Skeptisch ist Kündig beim Problem der Ausbildung. «Es kann nicht sein, dass junge Menschen in einen Beruf gedrängt werden, nur um Bussen zu verhindern. Wer ihn nicht aus Überzeugung ergreift, der wird bald wieder wechseln.» Den Fokus müsse man darauf legen, ausgebildetes und erfahrenes Personal zu halten. «Ich bin dagegen, den Ausbildungsdruck auf die Gesundheitseinrichtungen noch zu steigern.» Auch in höheren Löhnen sieht Kündig keine Lösung. Neben dem Kostenanstieg im Gesundheitswesen würde der «Lohnwettbewerb» einzelne Institutionen in existenzielle Schwierigkeiten bringen.

Claudia Frei (GLP)

Frau mit langen Locken und einem schwarzen Blazer lächelt in die Kamera.
Claudia Frei ist Gemeinderätin der GLP Uster und sitzt auch im Kantonsrat. (Archiv) Foto: PD

Claudia Frei (GLP) ist Kantonsrätin und Gemeinderätin in Uster. Sie ist Präsidentin der Kommission für soziale Sicherheit und Gesundheit. Sie sagt: «Die Aussagen von Herrn Ubrich kann ich vollumfänglich unterstützen. Insbesondere ist der administrative Aufwand durch die Digitalisierung massiv gestiegen.» Dies führe dazu, dass viel mehr Daten erhoben würden für Statistiken und spätere Auswertungen. 
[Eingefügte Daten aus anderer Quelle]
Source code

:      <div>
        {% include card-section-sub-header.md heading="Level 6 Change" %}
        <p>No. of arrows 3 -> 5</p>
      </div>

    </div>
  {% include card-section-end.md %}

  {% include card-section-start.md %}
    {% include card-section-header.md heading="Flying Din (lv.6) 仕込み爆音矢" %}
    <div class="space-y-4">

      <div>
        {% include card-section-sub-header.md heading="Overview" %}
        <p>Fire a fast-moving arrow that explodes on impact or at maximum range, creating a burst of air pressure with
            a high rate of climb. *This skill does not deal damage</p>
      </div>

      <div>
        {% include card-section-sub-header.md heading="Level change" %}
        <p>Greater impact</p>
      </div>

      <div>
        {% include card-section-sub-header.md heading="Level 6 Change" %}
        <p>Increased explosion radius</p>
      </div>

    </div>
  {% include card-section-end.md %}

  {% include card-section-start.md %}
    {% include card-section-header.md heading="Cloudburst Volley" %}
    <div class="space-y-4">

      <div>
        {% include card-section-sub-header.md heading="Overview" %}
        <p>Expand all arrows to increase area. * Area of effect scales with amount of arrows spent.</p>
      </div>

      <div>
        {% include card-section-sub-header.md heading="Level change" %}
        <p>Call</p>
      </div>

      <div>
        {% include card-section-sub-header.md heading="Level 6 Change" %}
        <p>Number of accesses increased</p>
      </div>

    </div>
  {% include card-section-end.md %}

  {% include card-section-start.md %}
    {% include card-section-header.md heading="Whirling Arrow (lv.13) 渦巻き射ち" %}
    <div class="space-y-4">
«Gleichzeitig ist das Gesundheitssystem gefangen zwischen dem Kostendruck und dem Anspruch der Patienten und der Angehörigen auf die bestmögliche Behandlung ohne Fehler. Solche haben nämlich oft juristische Konsequenzen», gibt Frei zu bedenken. Die Arbeit im Gesundheitswesen gehe per se mit viel Druck und Verantwortung einher, da es immer direkt um Menschen gehe. «Zu wissen, dass jeder Fehler einen Gang vor einen Richter zur Folge haben kann, kann durchaus auch abschrecken.»

Einen wunden Punkt sieht Frei ebenfalls zunehmend in der flexiblen Arbeit über Vermittlungsfirmen. «Sie ist viel besser entschädigt und macht ein Arbeiten à la carte möglich. Aber für die Gesundheitsinstitutionen sind diese Mitarbeitenden mit viel höheren Kosten und auch Aufwand verbunden. Deshalb ist dies sicher kein erstrebenswertes Modell.»